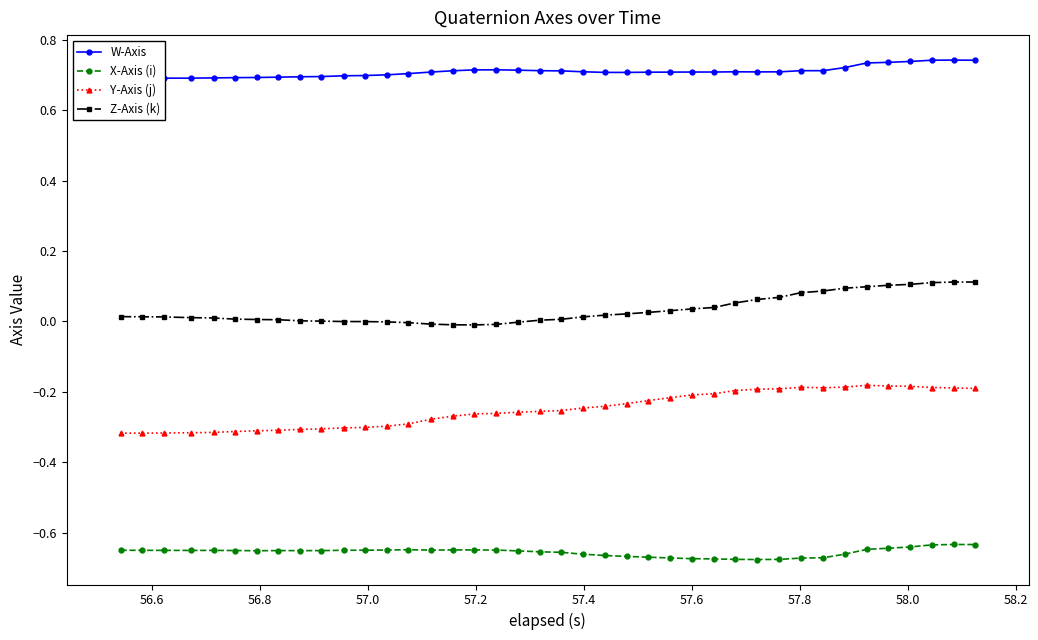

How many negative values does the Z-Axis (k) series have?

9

...

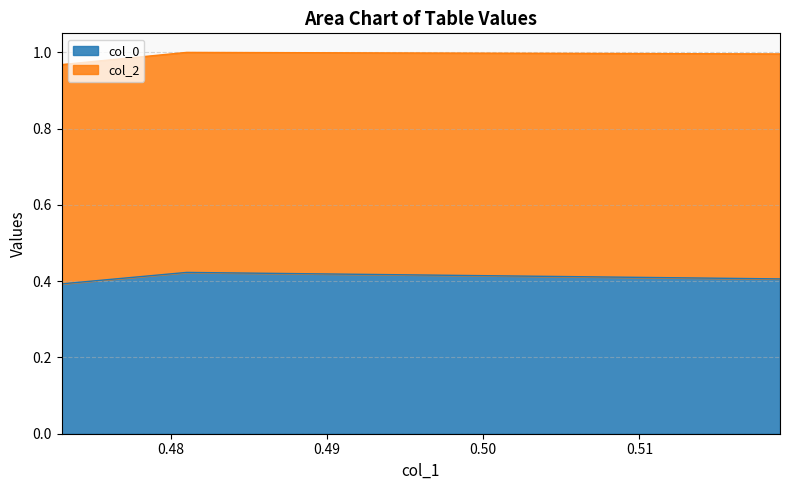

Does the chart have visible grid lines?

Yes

==

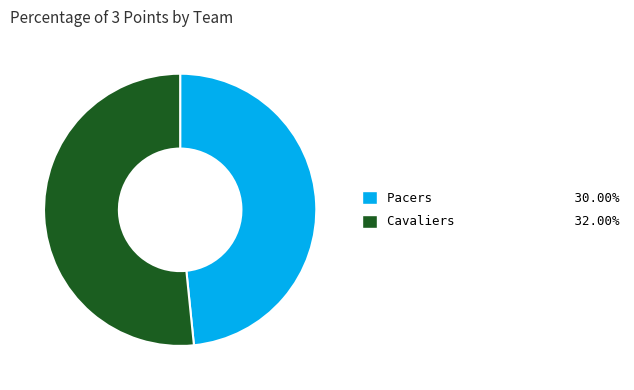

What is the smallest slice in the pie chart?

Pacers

▶ _REQUIRED ACTION_: Find each line in the data above that contains the word "have" and copy those lines out. Treat uppercase and lowercase as different.

▶ _ANSWER_:
How many negative values does the Z-Axis (k) series have?
Does the chart have visible grid lines?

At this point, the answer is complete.